Depuis une dizaine d’années, un consensus se dessine en Allemagne pour remettre en question la Schuldenbremse. Mais comme cette règle est inscrite dans la Constitution, la modifier nécessite une majorité des deux tiers au Bundestag. Or, dans un paysage politique de plus en plus fragmenté, une tell majorité est difficile à obtenir.
Même la CDU, qui devrait reprendre le pouvoir, évoque désormais la nécessité de changer cette règle. Toutefois, les divisions politiques rendent improbable un changement rapide, ce qui risque de prolonger la crise.
L’Allemagne semble se détourner de la France pour se rapprocher de la Pologne.

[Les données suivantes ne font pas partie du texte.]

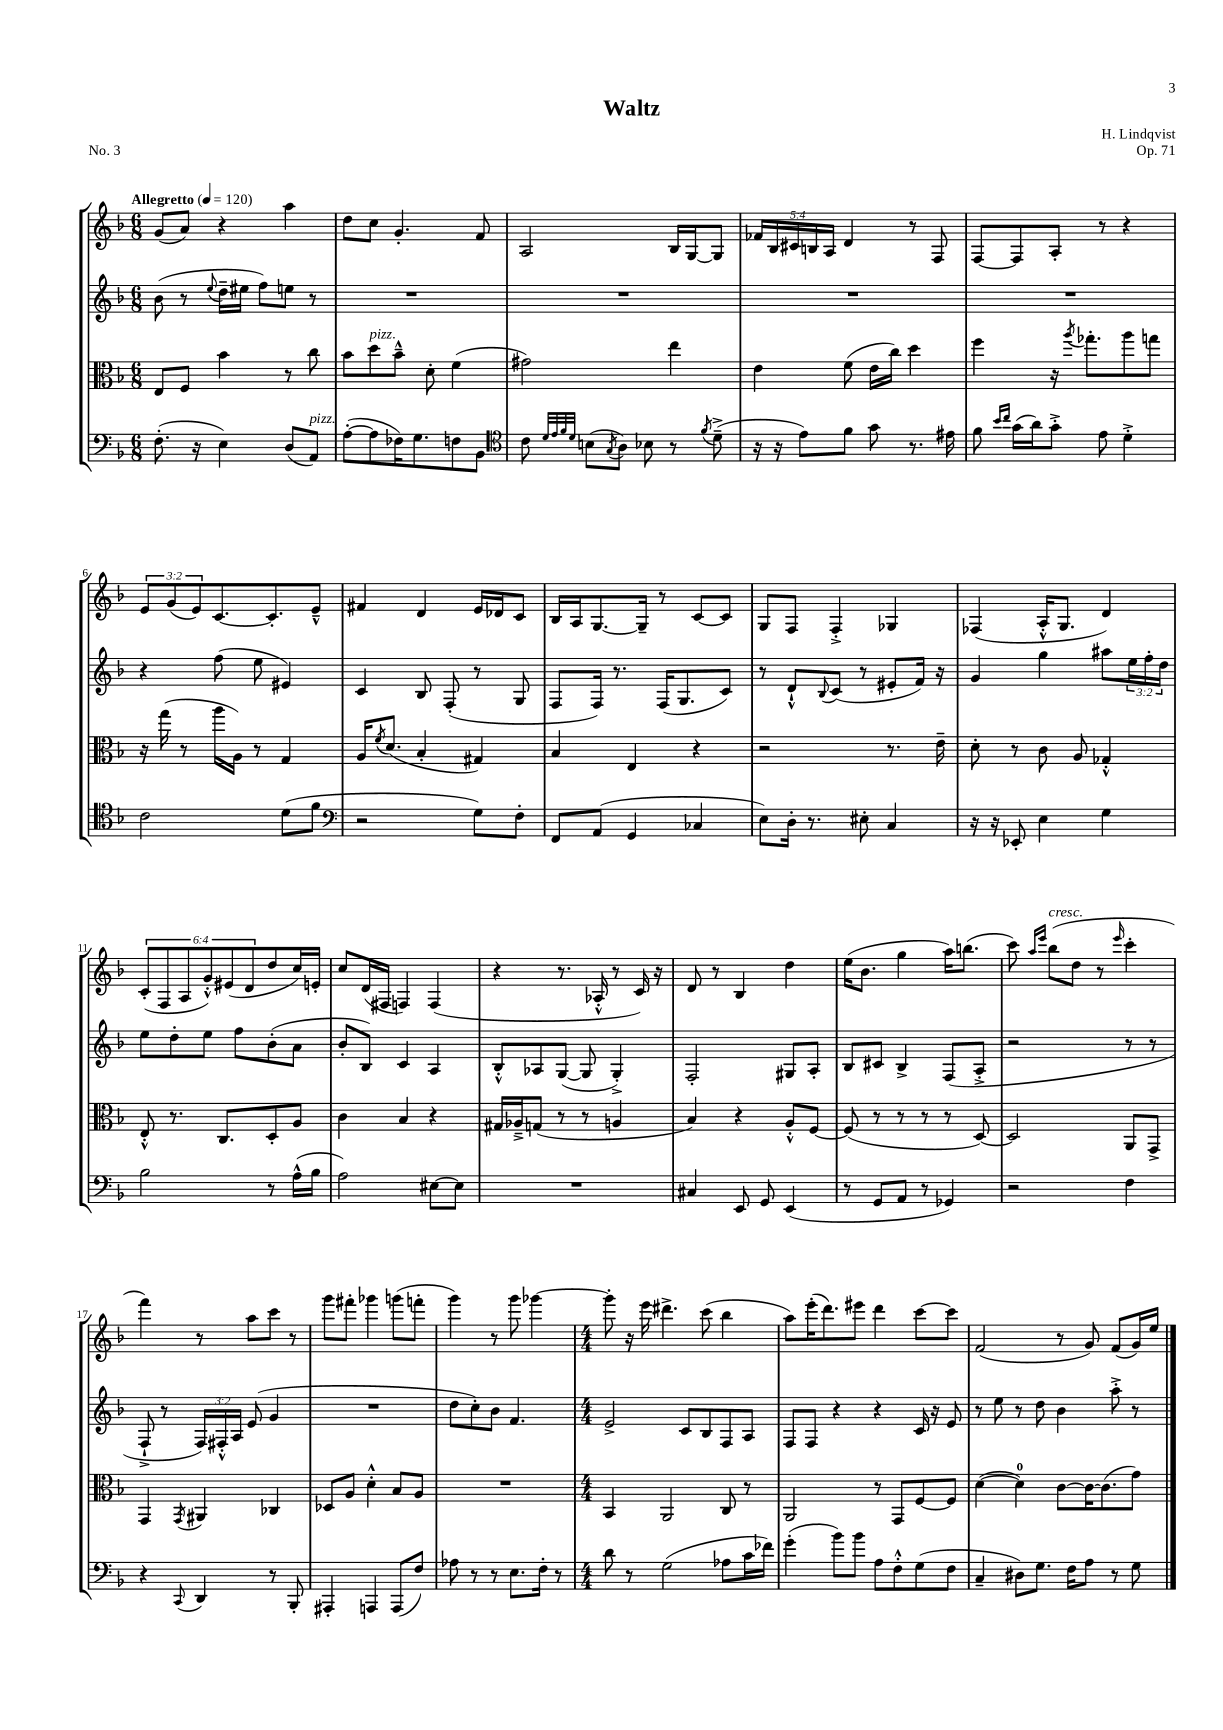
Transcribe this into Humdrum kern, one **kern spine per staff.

**kern	**kern	**kern	**kern
*staff4	*staff3	*staff2	*staff1
*clefF4	*clefC3	*clefG2	*clefG2
*k[b-]	*k[b-]	*k[b-]	*k[b-]
*M6/8	*M6/8	*M6/8	*M6/8
*MM120	*MM120	*MM120	*MM120
(8.F'	8E	(8b-	(8g
.	8F	8r	8a)
16r	.	.	.
.	.	8qqee	.
4E)	4b-	16dd~	4r
.	.	16ee#	.
.	.	8ff)	.
(8D	8r	8ee	4aa
8AA)	8cc	8r	.
=	=	=	=
([8A'	8b-	2.r	8dd
8A]	8dd	.	8cc
16F-)	8b-~^^	.	4.g'
8.G	.	.	.
.	8d'	.	.
8F	(4f	.	.
8BB-	.	.	8f
=	=	=	=
*clefC4	*	*	*
8c	2g#)	2.r	2A
32qqd	.	.	.
32qqe	.	.	.
32qqf	.	.	.
32qqd	.	.	.
(8B	.	.	.
8qG	.	.	.
8A)	.	.	.
8B-	.	.	.
8r	4ee	.	16B-
.	.	.	[16G
8qf	.	.	.
(8d~^	.	.	8G]
=	=	=	=
16r	4e	2.r	20f-
.	.	.	20B-
16r	.	.	.
.	.	.	20c#
8e)	.	.	.
.	.	.	20B
.	.	.	20A
8f	(8f	.	4d
8g	16e	.	.
.	16cc)	.	.
8.r	4dd	.	8r
.	.	.	8F
16e#	.	.	.
=	=	=	=
8f	4ff	2.r	[8F
16qqb-	.	.	.
16qqcc	.	.	.
(16g	.	.	8F]
16a)	.	.	.
8g'^	16r	.	8A'
.	8qaa	.	.
.	8.gg-'	.	.
8e	.	.	8r
4d'^	8aa	.	4r
.	8gg	.	.
=	=	=	=
2c	16r	4r	12e
.	(16gg	.	.
.	.	.	(12g
.	8r	.	.
.	.	.	12e)
.	16aa	(8ff	[8.c
.	16A)	.	.
.	8r	8ee	.
.	.	.	8.c']
(8d	4G	4e#)	.
8f	.	.	8e~^^
=	=	=	=
*clefF4	*	*	*
2r	16A	4c	4f#
.	8qf	.	.
.	(8.d	.	.
.	4B-'	8B-	4d
.	.	(8F'	.
8G)	4G#)	8r	16e
.	.	.	16d-
8F'	.	8G	8c
=	=	=	=
8FF	4B-	8F	16B-
.	.	.	16A
(8AA	.	16F)	[8.G
.	.	8.r	.
4GG	4E	.	.
.	.	.	16G~]
.	.	(16F	8r
.	.	8.G	.
4C-	4r	.	[8c
.	.	8c)	8c]
=	=	=	=
8E)	2r	8r	8G
16D'	.	8d`^^	8F
8.r	.	.	.
.	.	8qqB-	.
.	.	(8c	4F'^
8E#'	.	8r	.
4C	8.r	8e#'	4G-
.	.	16f)	.
.	16e~	16r	.
=	=	=	=
16r	8d'	4g	(4F-
16r	.	.	.
8EE-'	8r	.	.
4E	8c	4gg	16A'^^
.	.	.	8.G
.	8A	.	.
4G	4G-'^^	8aa#	4d)
.	.	24ee	.
.	.	24ff'	.
.	.	24dd	.
=	=	=	=
2B-	8E'^^	8ee	(12c'
.	.	.	12F
.	8.r	8dd'	.
.	.	.	12A
.	.	8ee	12g'^^)
.	8.C	.	.
.	.	.	(12e#
.	.	8ff	.
.	.	.	12d
8r	8D'	(8b-'	8dd
(16A^^	8A	8a	16cc)
16B-	.	.	16e'
=	=	=	=
2A)	4c	8b-'	8cc
.	.	8B-)	(16d
.	.	.	16F#
.	4B-	4c	4F)
[8E#	4r	4A	(4F
8E#]	.	.	.
=	=	=	=
2.r	16G#	8B-'^^	4r
.	16A-~^	.	.
.	(8G	8A-	.
.	8r	([8G	8.r
.	8r	8G]	.
.	.	.	16A-'^^
.	4A	4G'^)	8r
.	.	.	16c)
.	.	.	16r
=	=	=	=
4C#	4B-)	2F'	8d
.	.	.	8r
8EE	4r	.	4B-
8GG	.	.	.
(4EE	8A'^^	8G#	4dd
.	[8F	8A'	.
=	=	=	=
8r	(8F]	8B-	(16ee
.	.	.	8.b-
8GG	8r	8c#	.
8AA	8r	4B-^	4gg
8r	8r	.	.
4GG-)	8r	(8F	16aa)
.	.	.	(8.bb
.	[8D)	8A'^	.
=	=	=	=
2r	2D]	2r	8ccc)
.	.	.	16qqaa
.	.	.	16qqeee
.	.	.	(8bb-
.	.	.	8dd
.	.	.	8r
.	.	.	16qqeee
4F	8AA	8r	4ccc'
.	8GG^	8r	.
=	=	=	=
4r	4GG	8F`^	4fff)
.	.	8r	.
8qqCC	8qGG	.	.
4DD	4AA#	24F)	8r
.	.	24F#'^^	.
.	.	24A	.
.	.	(8e	8aa
8r	4C-	4g	8ccc
8BBB-'	.	.	8r
=	=	=	=
4AAA#'	8D-	2.r	8ggg
.	8A	.	8fff#'
4AAA	4d'^^	.	4ggg-
(8AAA	8B-	.	(8ggg
8F)	8A	.	8fff'
=	=	=	=
8A-	2.r	8dd	4ggg)
8r	.	8cc')	.
8r	.	8b-	8r
8.E	.	4.f	8ggg
.	.	.	[4ggg-
16F'	.	.	.
8r	.	.	.
=	=	=	=
*M4/4	*M4/4	*M4/4	*M4/4
8d	4BB-	2e^	8ggg-']
8r	.	.	16r
.	.	.	16eee
(2G	2AA	.	4.ddd#^
.	.	8c	.
.	.	8B-	(8ccc
8A-	8C	8F	4bb-
16c	8r	8A	.
16f-)	.	.	.
=	=	=	=
(4g'	2AA	8F	8aa)
.	.	8F	(16eee'
.	.	.	8.ddd)
8b-)	.	4r	.
8b-	.	.	8eee#
8A	8r	4r	4ddd
8F'^^	8GG	.	.
(8G	[8F	16c	[8ccc
.	.	16r	.
8F	8F]	8e	8ccc]
=	=	=	=
4C~	([4d	8r	(2f
.	.	8ee	.
8D#)	4d])	8r	.
8.G	.	8dd	.
.	[8c	4b-	8r
16F	.	.	.
8A	16c_	.	8g)
.	(8.c]	.	.
8r	.	8aa'^	(8f
8G	8g)	8r	16g)
.	.	.	16ee
==	==	==	==
*-	*-	*-	*-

Peut-on parler d’un basculement stratégique en Europe ?
Le « couple franco-allemand » est une idée largement dépassée dans l’Europe à 27. Emmanuel Macron a autant échoué en Europe qu’il a échoué en France. Son approche « bonapartiste » – vouloir imposer ses idées sans être capable de construire des coalitions – ne fonctionne pas plus dans l’UE qu’en France. De plus sa politique budgétaire irresponsable a complètement démonétisé sa parole. Résultat, la France a beaucoup perdu en influence en Europe.
L’Allemagne, de son côté, commence à vouloir rompre avec l’austérité et à envisager une politique industrielle plus forte. Mais elle le fait avec une approche très souverainiste : les investissement supplémentaires doivent viser avant tout à renforcerm ses propres industries, sans réel souci de coopération européenne.
La montée en puissance de la Pologne notamment dans le domaine de la défense est impressionnante en effet. C’est un facteur clé pour l’avenir de l’Europe. Avec Donald Trump et le rapprochement entre les États-Unis et la Russie contre l’Europe, la Pologne et d’autres pays de l’Est, jusqu’ici très atlantistes et hostiles à toute idée d’autonomie stratégique de l’Union vont désormais devenir moteurs pour pousser à une intégration européenne renforcée. La Pologne pourrait reprendre en effet le leadership européen que la France a perdu avec Emmanuel Macron.